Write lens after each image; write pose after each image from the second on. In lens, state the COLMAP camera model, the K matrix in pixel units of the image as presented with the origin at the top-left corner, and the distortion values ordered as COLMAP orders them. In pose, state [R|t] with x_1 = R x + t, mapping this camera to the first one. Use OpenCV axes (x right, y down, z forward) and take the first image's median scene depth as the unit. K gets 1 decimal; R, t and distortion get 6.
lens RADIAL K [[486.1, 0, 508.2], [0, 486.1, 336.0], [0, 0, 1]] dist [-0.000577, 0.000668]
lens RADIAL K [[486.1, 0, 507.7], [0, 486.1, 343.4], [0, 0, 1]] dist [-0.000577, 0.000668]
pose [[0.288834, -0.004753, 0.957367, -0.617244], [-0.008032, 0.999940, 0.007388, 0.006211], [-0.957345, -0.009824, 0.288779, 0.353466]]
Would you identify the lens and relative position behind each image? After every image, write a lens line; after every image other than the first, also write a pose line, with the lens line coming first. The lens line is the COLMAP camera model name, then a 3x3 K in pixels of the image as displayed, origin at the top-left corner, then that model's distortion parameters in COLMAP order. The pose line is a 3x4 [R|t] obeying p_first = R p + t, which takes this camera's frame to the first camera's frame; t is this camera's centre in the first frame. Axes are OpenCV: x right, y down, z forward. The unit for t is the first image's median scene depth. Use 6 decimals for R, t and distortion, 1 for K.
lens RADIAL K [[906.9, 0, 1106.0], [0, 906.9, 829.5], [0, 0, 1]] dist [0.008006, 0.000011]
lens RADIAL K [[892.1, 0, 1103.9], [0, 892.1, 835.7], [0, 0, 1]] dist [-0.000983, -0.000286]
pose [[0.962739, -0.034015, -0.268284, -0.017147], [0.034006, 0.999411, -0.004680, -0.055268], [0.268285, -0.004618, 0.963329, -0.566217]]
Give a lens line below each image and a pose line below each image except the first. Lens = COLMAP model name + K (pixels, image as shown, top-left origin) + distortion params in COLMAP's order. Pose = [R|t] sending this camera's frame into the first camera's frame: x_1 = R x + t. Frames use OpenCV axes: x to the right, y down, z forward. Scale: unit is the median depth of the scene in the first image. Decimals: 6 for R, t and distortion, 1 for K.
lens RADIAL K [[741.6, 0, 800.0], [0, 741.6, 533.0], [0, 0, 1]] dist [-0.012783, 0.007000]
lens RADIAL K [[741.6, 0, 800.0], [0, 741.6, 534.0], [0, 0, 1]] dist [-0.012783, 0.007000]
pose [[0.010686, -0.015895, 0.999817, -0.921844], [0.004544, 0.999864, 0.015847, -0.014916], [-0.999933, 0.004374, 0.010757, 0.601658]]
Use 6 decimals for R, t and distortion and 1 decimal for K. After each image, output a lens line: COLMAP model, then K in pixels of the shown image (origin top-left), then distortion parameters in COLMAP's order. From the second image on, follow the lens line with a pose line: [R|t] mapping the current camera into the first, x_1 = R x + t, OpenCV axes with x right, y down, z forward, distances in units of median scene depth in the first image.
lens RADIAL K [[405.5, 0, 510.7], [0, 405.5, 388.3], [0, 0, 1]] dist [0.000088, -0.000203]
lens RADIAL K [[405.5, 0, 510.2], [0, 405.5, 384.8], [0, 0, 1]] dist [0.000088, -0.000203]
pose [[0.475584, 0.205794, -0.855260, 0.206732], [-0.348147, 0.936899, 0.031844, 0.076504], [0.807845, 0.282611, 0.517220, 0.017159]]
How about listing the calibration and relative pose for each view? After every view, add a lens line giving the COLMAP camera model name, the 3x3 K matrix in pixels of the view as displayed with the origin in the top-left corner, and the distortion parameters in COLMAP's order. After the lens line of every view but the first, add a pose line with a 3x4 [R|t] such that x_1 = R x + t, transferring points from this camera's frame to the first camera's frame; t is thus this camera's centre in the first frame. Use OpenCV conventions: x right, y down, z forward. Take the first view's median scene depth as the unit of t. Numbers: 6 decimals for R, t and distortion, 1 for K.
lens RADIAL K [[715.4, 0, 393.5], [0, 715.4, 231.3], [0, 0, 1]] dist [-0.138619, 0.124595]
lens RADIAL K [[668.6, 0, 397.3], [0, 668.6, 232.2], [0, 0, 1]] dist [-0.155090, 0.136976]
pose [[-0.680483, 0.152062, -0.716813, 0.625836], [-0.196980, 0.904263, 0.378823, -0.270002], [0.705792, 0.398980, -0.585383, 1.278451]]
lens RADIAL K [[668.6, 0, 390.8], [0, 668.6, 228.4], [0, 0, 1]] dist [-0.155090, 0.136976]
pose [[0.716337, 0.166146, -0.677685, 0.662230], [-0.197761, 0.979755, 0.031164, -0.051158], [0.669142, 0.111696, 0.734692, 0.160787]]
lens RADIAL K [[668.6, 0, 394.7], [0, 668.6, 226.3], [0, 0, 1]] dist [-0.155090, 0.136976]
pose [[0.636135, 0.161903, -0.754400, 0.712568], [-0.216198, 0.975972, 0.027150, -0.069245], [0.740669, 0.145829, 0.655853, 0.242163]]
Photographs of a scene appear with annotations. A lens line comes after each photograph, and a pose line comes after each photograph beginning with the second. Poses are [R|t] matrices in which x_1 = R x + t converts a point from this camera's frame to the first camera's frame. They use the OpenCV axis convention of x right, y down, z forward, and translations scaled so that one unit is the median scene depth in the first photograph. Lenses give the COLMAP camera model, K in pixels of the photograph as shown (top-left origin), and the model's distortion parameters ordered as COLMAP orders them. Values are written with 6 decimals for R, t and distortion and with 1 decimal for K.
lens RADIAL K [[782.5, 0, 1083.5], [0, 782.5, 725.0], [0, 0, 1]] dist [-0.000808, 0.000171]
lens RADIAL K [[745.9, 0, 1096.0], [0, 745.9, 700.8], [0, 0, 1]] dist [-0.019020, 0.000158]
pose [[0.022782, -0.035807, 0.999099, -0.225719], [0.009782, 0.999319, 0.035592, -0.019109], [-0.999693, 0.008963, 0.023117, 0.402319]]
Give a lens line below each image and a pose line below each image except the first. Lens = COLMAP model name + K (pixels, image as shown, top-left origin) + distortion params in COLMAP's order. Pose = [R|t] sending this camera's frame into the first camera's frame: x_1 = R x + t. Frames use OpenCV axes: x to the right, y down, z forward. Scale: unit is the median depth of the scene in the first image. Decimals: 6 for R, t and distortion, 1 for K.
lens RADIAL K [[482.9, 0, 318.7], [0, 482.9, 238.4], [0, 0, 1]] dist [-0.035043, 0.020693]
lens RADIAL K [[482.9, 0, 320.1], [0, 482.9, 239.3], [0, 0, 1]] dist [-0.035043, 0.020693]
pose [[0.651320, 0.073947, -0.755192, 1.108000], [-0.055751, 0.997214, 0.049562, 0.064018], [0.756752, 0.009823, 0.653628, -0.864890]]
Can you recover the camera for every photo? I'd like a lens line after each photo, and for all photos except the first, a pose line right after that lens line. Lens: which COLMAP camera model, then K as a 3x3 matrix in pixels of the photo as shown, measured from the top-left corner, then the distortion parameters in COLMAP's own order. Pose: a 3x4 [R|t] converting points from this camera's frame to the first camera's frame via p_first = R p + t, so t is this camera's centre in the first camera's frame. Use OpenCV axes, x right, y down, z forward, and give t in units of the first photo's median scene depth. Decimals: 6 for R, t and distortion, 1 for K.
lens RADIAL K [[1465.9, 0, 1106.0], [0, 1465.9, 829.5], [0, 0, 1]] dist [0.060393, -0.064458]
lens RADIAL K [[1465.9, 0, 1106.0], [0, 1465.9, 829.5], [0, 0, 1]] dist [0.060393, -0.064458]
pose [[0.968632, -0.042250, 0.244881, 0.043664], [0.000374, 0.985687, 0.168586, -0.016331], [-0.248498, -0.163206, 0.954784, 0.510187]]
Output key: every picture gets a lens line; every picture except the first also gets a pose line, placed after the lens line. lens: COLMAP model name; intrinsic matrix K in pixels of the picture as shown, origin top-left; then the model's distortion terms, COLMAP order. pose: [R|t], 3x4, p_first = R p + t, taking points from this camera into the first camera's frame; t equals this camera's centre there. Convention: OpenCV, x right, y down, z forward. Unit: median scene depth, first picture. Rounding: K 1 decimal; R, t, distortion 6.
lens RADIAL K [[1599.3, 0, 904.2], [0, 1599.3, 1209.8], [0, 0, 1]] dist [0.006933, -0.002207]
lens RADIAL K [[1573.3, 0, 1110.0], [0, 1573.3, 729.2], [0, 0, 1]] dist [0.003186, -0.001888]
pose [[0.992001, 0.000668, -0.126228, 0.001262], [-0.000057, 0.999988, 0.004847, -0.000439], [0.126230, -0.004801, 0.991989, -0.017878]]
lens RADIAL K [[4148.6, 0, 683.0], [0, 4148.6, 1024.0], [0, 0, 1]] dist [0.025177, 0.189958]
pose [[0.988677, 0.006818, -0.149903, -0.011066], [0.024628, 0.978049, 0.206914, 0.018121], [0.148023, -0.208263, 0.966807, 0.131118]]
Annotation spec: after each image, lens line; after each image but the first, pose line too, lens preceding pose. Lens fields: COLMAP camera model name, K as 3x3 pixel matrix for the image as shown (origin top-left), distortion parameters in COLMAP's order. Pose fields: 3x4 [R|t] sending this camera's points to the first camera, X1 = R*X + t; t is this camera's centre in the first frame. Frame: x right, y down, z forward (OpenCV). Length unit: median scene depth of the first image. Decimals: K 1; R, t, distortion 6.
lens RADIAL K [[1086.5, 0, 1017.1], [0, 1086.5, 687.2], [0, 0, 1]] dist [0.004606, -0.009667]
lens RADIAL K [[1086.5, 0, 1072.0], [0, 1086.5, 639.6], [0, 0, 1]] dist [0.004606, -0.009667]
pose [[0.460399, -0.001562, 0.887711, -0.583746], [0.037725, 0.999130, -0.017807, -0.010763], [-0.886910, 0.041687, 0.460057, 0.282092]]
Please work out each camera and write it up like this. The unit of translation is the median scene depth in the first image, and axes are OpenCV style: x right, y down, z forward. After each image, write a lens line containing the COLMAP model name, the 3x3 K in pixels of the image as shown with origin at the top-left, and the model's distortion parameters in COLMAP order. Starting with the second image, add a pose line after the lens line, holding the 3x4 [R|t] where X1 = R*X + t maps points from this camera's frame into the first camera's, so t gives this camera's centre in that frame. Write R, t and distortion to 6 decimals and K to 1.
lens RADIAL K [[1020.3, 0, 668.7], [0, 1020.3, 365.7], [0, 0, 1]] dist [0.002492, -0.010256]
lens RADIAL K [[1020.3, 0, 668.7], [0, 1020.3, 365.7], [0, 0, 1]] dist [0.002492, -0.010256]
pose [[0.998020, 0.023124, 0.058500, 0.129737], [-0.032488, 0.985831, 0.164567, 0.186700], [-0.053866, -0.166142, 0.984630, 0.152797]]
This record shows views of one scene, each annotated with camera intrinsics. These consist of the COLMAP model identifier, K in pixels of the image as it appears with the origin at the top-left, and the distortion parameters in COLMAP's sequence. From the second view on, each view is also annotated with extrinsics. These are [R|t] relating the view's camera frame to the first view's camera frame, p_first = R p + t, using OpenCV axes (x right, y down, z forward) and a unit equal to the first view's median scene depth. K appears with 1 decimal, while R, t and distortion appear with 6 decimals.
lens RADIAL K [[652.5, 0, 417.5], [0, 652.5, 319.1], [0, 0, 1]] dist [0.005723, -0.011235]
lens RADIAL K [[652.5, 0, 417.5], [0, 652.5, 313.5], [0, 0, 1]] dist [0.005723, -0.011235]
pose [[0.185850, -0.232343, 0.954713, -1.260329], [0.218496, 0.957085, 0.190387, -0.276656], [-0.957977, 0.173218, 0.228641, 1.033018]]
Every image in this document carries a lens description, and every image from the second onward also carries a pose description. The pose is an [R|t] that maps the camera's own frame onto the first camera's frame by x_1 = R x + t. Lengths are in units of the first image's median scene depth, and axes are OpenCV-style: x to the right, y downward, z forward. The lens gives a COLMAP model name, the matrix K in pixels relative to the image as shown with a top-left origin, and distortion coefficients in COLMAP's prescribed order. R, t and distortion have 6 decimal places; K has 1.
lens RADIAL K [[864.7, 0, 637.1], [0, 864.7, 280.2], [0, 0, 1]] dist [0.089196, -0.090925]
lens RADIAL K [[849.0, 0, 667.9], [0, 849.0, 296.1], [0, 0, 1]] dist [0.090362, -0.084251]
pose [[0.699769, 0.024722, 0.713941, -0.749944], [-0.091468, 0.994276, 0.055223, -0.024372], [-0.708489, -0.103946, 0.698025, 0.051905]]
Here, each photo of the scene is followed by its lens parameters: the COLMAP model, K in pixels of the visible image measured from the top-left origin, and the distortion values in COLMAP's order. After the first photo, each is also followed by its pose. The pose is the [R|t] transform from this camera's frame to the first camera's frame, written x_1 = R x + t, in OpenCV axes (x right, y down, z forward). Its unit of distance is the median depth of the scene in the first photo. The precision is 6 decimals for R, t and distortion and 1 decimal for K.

◆ **Aim of the task**
Pick out every line of the material above that contains the string "recover", and copy each one in full. Match case exactly.

◆ **Answer to the problem**
Can you recover the camera for every photo? I'd like a lens line after each photo, and for all photos except the first, a pose line right after that lens line. Lens: which COLMAP camera model, then K as a 3x3 matrix in pixels of the photo as shown, measured from the top-left corner, then the distortion parameters in COLMAP's own order. Pose: a 3x4 [R|t] converting points from this camera's frame to the first camera's frame via p_first = R p + t, so t is this camera's centre in the first camera's frame. Use OpenCV axes, x right, y down, z forward, and give t in units of the first photo's median scene depth. Decimals: 6 for R, t and distortion, 1 for K.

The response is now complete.